First when I woke up (for the last time...woke up a few times when in bed and did not sleep much) I just knew it would be a day like day.
All I have basically that is keeping me alive are the Dallas Stars. They have made the playoffs after five years of not making it and I cannot even fully enjoy it and no it has nothing to do with them being down 1-2. In the second period of the first game the next few days on TSN were announced and this is when it all started. They put a game two hours and thirty minutes before the second and third match. For the second match the game before was over but still the stress of this was there since this stupid decision was announced and for the third game tonight the game before was not over so I spent close to an half hour trying to find my game on the internet and this gave me a panic attack where I hit myself (in the head & in the righ thigh) then the game before ended right before mine but they went to an overtime so I caught the start on television and before I had to go back to the computer I saw that on the internet there was a delay so I went there with the delay and when a team scored they replayed that goal over and over and I missed at least a minute until these idiots went to Dallas (it was still in commercials on the internet). It took Benny scoring the first goal to calm me. I almost had another panic attack the seconds I missed (sure nothing like a goal or fight happened then but still THIS SHOULD NOT HAPPEN!!!!!!!!!!!!!!!).
I don't get it! Why can't I have at least this? I am not a monster. I am not a criminal. Why can't I have at least one thing that gives me joy and have it without any trouble? Is wanting to see every seconds of every games of an Hockey team too much to ask? Should I just become a criminal or a racist to have that (they seem to have wonderful carefree life or at least they get respect!!!!!!)? I really do not get it!

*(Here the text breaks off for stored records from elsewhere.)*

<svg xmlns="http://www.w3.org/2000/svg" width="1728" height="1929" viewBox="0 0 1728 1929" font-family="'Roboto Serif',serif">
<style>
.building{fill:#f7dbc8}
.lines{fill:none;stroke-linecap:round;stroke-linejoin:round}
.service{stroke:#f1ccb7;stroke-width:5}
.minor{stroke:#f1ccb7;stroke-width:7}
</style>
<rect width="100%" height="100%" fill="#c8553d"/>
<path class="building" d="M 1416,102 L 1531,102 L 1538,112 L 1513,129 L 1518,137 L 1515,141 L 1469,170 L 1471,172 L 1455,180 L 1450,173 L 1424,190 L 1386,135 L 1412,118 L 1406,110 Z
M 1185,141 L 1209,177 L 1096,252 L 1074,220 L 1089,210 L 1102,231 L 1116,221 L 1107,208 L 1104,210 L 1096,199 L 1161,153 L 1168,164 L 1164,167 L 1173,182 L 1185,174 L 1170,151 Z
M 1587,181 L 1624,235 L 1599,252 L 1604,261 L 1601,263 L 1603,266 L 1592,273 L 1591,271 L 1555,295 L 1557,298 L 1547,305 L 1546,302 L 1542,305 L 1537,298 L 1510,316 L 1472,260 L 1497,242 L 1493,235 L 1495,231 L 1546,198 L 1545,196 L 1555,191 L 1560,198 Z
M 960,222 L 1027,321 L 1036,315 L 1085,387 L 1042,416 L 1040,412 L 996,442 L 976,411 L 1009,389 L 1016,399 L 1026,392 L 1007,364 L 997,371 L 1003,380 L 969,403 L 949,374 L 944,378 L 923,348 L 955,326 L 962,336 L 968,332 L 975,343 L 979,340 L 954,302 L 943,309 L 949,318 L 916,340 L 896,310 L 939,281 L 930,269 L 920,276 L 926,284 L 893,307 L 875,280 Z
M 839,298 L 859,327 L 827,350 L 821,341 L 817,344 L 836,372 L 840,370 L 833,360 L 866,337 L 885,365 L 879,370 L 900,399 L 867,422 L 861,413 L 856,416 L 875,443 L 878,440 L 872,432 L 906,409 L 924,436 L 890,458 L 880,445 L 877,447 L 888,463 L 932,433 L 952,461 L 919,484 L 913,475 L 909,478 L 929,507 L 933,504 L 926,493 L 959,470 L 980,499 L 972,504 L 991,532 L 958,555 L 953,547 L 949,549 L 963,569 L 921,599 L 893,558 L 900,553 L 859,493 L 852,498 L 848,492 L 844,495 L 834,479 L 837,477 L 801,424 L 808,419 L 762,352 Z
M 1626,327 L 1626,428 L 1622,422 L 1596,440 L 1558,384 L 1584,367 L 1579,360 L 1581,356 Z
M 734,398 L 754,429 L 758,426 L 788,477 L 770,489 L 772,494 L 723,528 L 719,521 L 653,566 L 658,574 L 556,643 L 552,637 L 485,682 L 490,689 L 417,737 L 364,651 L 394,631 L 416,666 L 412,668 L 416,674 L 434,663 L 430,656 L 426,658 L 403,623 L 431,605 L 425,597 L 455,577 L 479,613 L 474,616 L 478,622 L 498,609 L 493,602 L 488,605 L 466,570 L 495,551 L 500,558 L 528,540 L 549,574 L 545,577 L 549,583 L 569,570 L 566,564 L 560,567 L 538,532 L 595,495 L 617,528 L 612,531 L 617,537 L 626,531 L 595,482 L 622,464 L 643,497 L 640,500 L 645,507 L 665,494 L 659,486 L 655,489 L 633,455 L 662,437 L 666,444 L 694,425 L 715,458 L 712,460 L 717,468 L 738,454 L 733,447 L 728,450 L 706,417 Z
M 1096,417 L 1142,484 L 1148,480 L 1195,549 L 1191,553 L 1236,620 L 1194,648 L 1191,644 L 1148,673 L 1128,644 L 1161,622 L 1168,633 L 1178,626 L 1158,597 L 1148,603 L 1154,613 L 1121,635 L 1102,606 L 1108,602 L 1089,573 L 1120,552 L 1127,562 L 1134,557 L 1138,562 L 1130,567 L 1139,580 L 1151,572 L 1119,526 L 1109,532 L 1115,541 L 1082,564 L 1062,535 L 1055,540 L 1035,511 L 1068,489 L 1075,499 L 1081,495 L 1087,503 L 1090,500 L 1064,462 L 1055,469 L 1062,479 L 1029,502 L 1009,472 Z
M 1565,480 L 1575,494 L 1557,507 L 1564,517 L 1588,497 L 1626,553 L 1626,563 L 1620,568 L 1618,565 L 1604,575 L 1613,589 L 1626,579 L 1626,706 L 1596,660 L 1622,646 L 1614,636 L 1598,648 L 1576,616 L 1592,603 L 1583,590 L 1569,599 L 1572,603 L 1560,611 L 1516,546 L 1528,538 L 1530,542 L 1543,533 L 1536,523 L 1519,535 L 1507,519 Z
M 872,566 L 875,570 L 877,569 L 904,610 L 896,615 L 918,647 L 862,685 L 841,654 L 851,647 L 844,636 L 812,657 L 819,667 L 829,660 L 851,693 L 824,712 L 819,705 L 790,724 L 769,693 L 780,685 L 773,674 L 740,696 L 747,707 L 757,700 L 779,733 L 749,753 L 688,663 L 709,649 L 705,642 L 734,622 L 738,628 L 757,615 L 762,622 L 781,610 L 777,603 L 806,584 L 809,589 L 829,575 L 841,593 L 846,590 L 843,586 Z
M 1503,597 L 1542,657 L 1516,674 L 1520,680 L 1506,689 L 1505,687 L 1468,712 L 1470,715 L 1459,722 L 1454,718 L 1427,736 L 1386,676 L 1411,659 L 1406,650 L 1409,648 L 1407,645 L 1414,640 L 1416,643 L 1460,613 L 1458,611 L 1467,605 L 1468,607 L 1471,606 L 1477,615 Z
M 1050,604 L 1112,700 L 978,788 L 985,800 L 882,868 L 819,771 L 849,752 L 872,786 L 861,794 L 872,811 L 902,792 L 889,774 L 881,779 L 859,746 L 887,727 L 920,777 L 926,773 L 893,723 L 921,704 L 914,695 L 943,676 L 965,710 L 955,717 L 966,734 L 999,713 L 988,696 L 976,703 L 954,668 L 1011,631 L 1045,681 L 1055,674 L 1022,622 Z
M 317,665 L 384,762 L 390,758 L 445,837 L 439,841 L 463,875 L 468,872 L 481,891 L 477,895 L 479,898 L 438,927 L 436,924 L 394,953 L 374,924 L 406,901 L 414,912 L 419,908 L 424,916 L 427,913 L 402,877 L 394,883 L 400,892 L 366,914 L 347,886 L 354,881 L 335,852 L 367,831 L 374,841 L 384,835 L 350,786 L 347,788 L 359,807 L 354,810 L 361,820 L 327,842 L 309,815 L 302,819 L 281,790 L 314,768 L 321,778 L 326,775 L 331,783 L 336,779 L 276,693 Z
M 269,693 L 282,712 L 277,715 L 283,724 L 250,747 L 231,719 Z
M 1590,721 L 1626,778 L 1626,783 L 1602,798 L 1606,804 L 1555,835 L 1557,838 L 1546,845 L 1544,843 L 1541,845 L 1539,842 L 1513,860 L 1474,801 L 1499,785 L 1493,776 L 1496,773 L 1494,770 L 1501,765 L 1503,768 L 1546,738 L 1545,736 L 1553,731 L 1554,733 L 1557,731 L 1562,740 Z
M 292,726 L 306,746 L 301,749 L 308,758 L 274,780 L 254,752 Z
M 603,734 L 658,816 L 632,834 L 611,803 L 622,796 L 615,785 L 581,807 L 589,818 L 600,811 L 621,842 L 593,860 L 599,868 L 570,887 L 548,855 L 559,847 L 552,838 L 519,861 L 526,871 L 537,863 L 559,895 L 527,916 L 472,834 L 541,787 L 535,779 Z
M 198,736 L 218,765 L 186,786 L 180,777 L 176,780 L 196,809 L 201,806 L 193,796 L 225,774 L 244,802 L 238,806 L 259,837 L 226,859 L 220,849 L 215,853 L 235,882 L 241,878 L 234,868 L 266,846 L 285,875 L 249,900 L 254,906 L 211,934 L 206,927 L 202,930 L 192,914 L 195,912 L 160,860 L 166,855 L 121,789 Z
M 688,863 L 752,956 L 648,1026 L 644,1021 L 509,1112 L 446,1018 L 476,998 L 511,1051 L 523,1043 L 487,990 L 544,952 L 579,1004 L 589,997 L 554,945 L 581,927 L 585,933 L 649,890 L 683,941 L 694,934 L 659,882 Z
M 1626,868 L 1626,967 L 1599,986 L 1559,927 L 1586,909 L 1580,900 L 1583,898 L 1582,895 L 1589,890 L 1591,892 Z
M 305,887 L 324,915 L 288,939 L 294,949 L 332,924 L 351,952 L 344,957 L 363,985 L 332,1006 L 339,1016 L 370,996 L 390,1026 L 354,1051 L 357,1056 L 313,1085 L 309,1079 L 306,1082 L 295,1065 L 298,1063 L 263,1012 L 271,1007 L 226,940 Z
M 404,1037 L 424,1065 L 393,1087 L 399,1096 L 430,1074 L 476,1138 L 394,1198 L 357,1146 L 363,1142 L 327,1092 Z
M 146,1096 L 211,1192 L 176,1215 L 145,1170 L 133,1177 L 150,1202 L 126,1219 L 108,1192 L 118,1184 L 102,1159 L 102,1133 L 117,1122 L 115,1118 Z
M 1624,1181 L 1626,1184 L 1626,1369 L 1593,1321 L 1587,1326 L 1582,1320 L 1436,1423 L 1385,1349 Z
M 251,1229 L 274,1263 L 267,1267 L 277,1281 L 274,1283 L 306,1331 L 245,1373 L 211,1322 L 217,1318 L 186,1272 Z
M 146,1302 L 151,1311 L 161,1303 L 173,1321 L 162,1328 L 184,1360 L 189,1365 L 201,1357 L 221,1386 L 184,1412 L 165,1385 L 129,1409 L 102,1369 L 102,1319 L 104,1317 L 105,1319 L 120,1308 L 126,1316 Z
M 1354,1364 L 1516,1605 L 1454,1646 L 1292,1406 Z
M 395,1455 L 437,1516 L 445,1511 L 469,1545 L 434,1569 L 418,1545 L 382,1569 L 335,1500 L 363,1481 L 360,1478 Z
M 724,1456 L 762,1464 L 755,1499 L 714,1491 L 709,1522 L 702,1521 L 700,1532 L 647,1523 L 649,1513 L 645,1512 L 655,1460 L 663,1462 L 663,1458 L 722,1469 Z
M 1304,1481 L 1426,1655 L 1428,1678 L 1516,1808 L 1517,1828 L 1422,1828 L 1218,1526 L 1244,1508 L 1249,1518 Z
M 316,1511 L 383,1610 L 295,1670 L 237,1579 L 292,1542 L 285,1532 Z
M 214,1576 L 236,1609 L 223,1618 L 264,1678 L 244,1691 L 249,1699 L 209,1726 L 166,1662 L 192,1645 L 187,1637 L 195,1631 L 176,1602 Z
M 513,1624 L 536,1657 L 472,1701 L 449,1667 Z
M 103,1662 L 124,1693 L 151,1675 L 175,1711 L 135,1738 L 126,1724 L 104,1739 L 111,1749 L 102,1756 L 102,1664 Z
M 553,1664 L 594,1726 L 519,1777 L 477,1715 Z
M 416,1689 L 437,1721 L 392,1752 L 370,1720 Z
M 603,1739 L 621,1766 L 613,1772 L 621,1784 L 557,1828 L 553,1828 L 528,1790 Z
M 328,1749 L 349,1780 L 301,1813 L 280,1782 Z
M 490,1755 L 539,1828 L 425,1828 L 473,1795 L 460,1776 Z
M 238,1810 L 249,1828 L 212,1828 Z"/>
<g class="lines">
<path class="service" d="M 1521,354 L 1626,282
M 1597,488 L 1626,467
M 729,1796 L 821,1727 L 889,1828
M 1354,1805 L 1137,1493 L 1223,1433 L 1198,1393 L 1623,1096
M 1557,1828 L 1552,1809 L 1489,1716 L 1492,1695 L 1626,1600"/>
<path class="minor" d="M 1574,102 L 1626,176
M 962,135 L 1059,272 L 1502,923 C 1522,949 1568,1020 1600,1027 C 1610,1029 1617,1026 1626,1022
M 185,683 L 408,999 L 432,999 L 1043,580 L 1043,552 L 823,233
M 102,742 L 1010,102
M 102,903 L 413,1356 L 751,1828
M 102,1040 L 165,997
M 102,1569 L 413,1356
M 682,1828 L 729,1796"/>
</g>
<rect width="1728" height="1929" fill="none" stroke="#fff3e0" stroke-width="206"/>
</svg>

I have said many times the last two years that I do not know why I exist at all and also said many times that I wanted to be dead but seriously today it was the first time I really meant it. If it weren't for the Stars I would of been dead or close to it not too long after Shumi's horrible accident and I cannot even enjoy them anymore (i really did calmed down after the first goal and got into the game and was happy but still it was not like it would of been without all that drama)!
And to top it off lately not only I am having insomnia (had 1 good night of sleep last month...thats it) I am having these terrible nightmares that are leaving me terrified, in one I was even marked and then had an old lady coming right for me.
My parents are having a good time since they see me doing worst and worst, they are really enjoying every seconds of it and they were probably smilling from ear to ear when they were hearing me scream my lungs out downtairs.